B. IL N'Y A PAS EU DE DESSERREMENT DU CADRE DES PLANS DE CONTINUITÉ D'ACTIVITÉ MALGRÉ LES SOUPLESSES ACCORDÉES PAR LES ORDONNANCES

Il est légitime que les juridictions aient, dans un premier temps, mis un terme à toutes leurs activités non essentielles et renvoyé massivement les audiences. Cependant, la crise sanitaire se prolongeant, il serait nécessaire de reconsidérer ce choix fait dans l'urgence et qui va au-delà de ce que les règles sanitaires imposent . « Tout s'est arrêté, même ce qui n'est pas impacté par les mesures sanitaires » a constaté la conférence des bâtonniers.

Cette nécessaire réévaluation des PCA semble bien comprise par les chefs de juridictions eux-mêmes. Ainsi, la conférence nationale des présidents de tribunaux judiciaires a indiqué aux rapporteurs que les PCA avaient vocation à s'adapter au fil des semaines . Cette adaptation doit se fonder sur une réflexion tant sur le fond, quant à la nature des contentieux à intégrer dans le périmètre, que sur la manière dont les contentieux peuvent être traités.

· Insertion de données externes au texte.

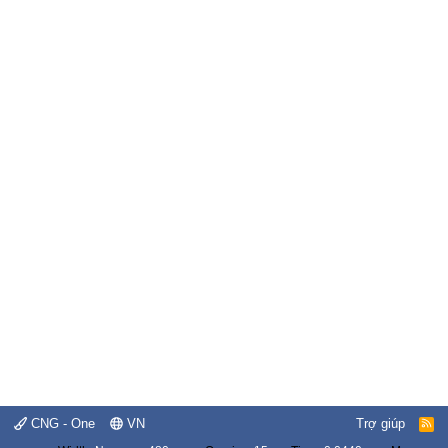
CNG - One
VN
Trợ giúp
R
S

En effet, les dérogations procédurales établies par les ordonnances du 25 mars 2020 simplifient l'organisation du travail juridictionnel et permettent d'éviter au maximum la présence physique en juridiction, tant pour les justiciables et leurs avocats, que pour les magistrats et les agents de greffe. Selon les termes de la garde des sceaux, ces assouplissements ont été conçus comme « des outils mis à disposition des juridictions , notre objectif étant, bien évidemment, de faire en sorte que celles-ci puissent fonctionner le plus rapidement possible et, autant que faire se peut, en utilisant le droit commun » 36 ( * ) . Les ordonnances autorisent par exemple les présidents de juridictions à restreindre la publicité des débats, voire à y renoncer, ou à organiser des vidéo-audiences. De même, les formalités de communication, voire de notification en matière d'assistance éducative et en matière administrative, ont été simplifiées et peuvent être faites auprès des parties par mail avec accusé de réception.

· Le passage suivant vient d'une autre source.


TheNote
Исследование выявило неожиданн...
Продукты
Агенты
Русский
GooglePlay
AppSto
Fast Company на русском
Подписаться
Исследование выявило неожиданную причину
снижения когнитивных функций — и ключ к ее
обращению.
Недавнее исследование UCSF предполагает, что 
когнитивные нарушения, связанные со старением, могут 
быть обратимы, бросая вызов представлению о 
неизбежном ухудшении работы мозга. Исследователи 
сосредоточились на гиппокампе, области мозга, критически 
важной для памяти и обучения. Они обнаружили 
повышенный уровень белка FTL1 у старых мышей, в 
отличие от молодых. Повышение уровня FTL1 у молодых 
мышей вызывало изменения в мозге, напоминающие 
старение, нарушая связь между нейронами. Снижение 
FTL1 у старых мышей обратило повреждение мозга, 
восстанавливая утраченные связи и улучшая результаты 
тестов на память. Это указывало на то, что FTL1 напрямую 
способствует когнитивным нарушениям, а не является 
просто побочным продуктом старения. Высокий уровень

Si l'utilisation de ces dérogations temporaires doit être considérée avec la plus grande prudence dans les contentieux mettant en cause les libertés individuelles, il n'en va pas de même pour les contentieux de fond de nature civile ou commerciale où la procédure est écrite et les parties sont représentées par des avocats. Le Conseil national des barreaux a d'ailleurs précisé que les barreaux s'étaient déclarés volontaires pour utiliser toutes les alternatives aux audiences pour faire avancer les dossiers et répondre aux attentes des justiciables.

Toutefois, faute de signal donné par la garde des sceaux et à l'exception notable des tribunaux de commerce, les juridictions ne semblent pas s'être emparées pleinement des possibilités offertes par les ordonnances du 25 mars 2020 pour « faire redémarrer la machine ». Il serait souhaitable de revoir au plus tôt les PCA et d'en élargir le périmètre dès à présent afin d'augmenter progressivement l'activité des tribunaux, sans attendre le 11 mai ni la fin de l'état d'urgence sanitaire.

Lors de leurs auditions, les rapporteurs ont relevé la diversité forte des appréciations sur les mesures les plus controversées figurant dans les ordonnances. S'agissant de la prolongation de plein droit de la détention provisoire, la garde des sceaux avait fait état de la nécessité de cette mesure au nom du principe d'égalité. Ce que les bâtonniers ont fortement contesté. Les procureurs ont pour leur part insisté sur la nécessité de cette mesure, considérant qu'il était nécessaire de garder en prison les personnes mises en cause tant qu'il n'était pas possible de procéder aux enquêtes dans des conditions normales. Ainsi que l'avait relevé le premier rapport de la commission des lois sur la mise en oeuvre de l'état d'urgence, on peut néanmoins s'interroger sur la proportionnalité de cette mesure. Adeline Hazan, contrôleure générale des lieux de privation de liberté, a noté que certains magistrats se refusaient à l'appliquer de manière systématique.